─── Source

Consider the following as you evaluate the items that need to be placed on a workstation:

  • Importance – The most important items should be most central and closest.
  • Function – Group items with similar functions together.
  • Frequency – Position most frequently used items in
    Zone 1.
  • Sequence – Position items in optimal locations for sequence of use. We recommend the order to be:
    Top to bottom – left to right.
By investing in modular workstations that can accommodate the proper utilization of ergonomic reach zones, employers can greatly reduce work-related injuries’ frequency and severity while promoting a more productive and healthier workplace. Creating a safe and healthy user environment is the baseline for developing a safety culture that focuses on longevity, productivity, and sustainable business practices. 
Contact your BOSTONtec representative for a consultation.


Beyond The Workstation

There are several controls that employers can take to properly make use of Reach Zone ergonomics. These controls go beyond the engineering controls of providing adjustable and modular workstations.

──────
─── Data

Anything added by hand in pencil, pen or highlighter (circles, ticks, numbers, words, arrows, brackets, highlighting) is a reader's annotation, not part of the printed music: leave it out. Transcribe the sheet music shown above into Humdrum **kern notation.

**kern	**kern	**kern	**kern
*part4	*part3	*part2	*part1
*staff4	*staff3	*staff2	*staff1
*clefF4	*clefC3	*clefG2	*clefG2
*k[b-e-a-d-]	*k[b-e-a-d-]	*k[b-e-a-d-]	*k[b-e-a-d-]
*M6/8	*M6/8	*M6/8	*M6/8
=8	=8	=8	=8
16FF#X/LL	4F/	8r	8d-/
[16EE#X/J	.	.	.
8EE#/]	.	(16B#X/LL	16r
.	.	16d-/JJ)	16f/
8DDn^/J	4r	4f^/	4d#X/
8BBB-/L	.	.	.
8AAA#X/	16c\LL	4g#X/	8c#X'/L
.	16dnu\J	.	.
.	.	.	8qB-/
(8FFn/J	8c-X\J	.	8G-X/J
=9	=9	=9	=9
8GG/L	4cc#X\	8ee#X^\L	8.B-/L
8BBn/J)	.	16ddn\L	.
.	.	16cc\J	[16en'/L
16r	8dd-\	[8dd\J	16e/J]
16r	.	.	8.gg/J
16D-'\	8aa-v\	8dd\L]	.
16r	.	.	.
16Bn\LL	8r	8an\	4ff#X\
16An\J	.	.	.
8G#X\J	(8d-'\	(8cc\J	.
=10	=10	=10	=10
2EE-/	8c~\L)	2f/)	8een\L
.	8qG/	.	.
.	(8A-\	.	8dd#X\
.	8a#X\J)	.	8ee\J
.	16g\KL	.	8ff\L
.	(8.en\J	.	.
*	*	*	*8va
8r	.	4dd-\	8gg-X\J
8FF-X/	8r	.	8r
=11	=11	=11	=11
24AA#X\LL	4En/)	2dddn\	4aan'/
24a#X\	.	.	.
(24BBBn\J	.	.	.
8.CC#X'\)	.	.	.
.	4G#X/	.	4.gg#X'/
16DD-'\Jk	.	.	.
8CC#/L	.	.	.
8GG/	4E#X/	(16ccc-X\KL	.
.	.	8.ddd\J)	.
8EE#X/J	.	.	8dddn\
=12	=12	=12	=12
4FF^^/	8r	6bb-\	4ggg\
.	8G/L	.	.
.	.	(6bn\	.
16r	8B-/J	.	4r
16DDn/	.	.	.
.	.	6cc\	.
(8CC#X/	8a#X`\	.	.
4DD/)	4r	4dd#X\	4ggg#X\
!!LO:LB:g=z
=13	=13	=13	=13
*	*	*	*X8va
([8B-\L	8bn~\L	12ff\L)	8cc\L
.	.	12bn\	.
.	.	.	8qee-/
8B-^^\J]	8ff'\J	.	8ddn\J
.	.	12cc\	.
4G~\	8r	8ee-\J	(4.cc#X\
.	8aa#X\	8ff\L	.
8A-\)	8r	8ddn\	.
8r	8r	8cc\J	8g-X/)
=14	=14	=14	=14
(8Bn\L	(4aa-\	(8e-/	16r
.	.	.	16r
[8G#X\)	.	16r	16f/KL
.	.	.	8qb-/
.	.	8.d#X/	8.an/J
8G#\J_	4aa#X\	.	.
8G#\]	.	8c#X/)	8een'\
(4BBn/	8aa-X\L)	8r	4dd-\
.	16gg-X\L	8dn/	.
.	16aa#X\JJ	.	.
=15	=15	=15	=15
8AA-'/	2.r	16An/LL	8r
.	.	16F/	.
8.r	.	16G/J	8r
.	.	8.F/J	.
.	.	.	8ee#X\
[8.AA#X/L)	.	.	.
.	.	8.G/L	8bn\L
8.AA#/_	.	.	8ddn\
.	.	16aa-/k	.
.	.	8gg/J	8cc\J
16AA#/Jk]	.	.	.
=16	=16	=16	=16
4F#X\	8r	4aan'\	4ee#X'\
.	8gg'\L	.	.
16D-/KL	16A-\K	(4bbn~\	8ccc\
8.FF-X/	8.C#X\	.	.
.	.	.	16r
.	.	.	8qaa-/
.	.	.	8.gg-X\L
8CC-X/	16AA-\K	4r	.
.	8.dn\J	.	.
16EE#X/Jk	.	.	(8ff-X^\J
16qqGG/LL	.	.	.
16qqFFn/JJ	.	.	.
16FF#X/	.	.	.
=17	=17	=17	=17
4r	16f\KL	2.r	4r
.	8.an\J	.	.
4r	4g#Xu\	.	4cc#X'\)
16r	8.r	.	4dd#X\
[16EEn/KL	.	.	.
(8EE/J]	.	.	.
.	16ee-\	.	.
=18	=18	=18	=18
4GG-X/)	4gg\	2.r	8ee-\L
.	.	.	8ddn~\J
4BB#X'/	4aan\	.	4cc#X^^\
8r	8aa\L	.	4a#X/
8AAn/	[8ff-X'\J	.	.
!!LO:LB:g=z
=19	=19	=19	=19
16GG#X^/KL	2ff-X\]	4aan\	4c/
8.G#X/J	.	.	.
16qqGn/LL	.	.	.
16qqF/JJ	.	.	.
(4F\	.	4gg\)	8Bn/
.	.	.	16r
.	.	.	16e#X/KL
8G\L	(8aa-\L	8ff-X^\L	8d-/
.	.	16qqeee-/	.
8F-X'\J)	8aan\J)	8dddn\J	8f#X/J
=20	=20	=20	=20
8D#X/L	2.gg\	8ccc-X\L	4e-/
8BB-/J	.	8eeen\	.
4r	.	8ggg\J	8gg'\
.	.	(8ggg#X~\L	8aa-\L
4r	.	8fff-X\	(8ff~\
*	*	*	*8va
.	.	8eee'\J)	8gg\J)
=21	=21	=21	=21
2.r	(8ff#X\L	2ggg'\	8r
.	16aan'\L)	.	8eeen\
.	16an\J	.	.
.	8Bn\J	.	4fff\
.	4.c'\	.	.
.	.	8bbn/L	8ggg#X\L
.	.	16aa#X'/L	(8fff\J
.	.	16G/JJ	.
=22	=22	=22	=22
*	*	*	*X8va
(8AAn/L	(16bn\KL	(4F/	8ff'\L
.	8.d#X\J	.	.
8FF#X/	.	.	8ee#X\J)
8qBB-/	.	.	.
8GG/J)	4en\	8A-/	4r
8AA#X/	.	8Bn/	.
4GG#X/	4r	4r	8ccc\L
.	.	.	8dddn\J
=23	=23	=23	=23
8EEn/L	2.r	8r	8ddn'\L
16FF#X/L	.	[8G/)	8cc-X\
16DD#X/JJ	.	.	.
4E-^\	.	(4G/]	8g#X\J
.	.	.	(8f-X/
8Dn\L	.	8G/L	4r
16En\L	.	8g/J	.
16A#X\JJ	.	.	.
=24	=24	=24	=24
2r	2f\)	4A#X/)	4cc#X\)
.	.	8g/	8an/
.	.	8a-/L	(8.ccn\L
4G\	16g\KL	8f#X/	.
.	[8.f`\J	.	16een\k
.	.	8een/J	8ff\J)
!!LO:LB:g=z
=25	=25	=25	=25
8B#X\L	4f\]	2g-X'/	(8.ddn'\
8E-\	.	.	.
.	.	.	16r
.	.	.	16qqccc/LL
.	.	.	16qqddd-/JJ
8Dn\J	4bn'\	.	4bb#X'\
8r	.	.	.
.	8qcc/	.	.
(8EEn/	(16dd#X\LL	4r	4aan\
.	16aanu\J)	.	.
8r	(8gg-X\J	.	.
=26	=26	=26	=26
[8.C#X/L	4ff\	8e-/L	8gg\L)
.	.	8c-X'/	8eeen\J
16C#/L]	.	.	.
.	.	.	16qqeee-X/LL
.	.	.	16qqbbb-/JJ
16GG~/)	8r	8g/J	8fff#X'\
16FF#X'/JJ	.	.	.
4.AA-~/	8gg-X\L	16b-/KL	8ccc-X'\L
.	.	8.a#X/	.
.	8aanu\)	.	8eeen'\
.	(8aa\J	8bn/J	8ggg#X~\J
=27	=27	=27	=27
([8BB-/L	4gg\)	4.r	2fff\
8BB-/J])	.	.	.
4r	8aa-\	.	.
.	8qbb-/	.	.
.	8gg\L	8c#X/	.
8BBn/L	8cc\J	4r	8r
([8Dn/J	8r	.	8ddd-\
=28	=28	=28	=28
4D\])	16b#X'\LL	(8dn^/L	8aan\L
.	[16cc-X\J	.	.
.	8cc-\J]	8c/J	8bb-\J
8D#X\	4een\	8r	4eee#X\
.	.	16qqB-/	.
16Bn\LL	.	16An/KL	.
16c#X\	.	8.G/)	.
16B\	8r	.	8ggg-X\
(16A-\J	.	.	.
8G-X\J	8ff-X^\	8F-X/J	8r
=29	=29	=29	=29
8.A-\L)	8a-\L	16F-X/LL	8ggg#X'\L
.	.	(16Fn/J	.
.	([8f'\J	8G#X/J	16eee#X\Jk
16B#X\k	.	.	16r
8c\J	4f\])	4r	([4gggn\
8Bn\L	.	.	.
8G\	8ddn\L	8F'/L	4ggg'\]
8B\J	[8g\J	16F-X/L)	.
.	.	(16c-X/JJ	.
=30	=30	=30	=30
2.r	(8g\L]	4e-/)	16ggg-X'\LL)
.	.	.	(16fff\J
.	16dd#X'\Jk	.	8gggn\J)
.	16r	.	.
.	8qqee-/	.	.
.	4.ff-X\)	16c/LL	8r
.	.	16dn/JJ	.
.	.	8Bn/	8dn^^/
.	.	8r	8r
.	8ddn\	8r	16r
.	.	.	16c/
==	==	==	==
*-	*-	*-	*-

──────

Objective 1. According to the reach zone text, where should the most frequently used items be positioned?
Objective 2. Please continue the reach zone text, picking up after its final sentence about controls that go beyond adjustable and modular workstations.
The listing has nothing to do with the reach zone text.

Exercise result 1. In Zone 1.

Exercise result 2.
Administrative Controls

Employers can focus on certain Administrative Controls in their ergonomic process that makes the use of ergonomic reach zones more effective. Some of these Administrative Controls are:


  1. Management Support
    Committed Top-Management provides the baseline for identifying the ergonomic goals they wish to achieve and can identify, provide, and review the tools and expertise required to make the necessary changes in the workplace.
  2. Training
    Training and awareness to employees regarding the ergonomic risk factors related to improper workstation adjustments and reach zones provides them with the knowledge required to understand the risks and learn how to identify the benefits of proper reach zone adjustments.
  3. Employee Involvement
    The most effective way of ensuring employees not only understand the information that is provided but also agree with it is by involving them in the decision-making and problem-solving process. The idea is that the user is always the best resource for improvement.
  4. Identifying Root Causes
    Knowing how to identify the true underlying causes and root causes of workplace ergonomic injuries to propose the most suitable controls.
  5. Encouraging Reporting
    By reporting ergonomic issues in the workplace, both employees and employers can then develop the necessary controls to prevent these issues from reoccurring.
  6. Continuous Improvement:
    The continual review of the ergonomic process in the workplace helps to tackle the everchanging work environment and regulatory requirements. This can be done by setting certain goals that the employer wants to achieve and also by periodically auditing the existing facilities to propose improvements.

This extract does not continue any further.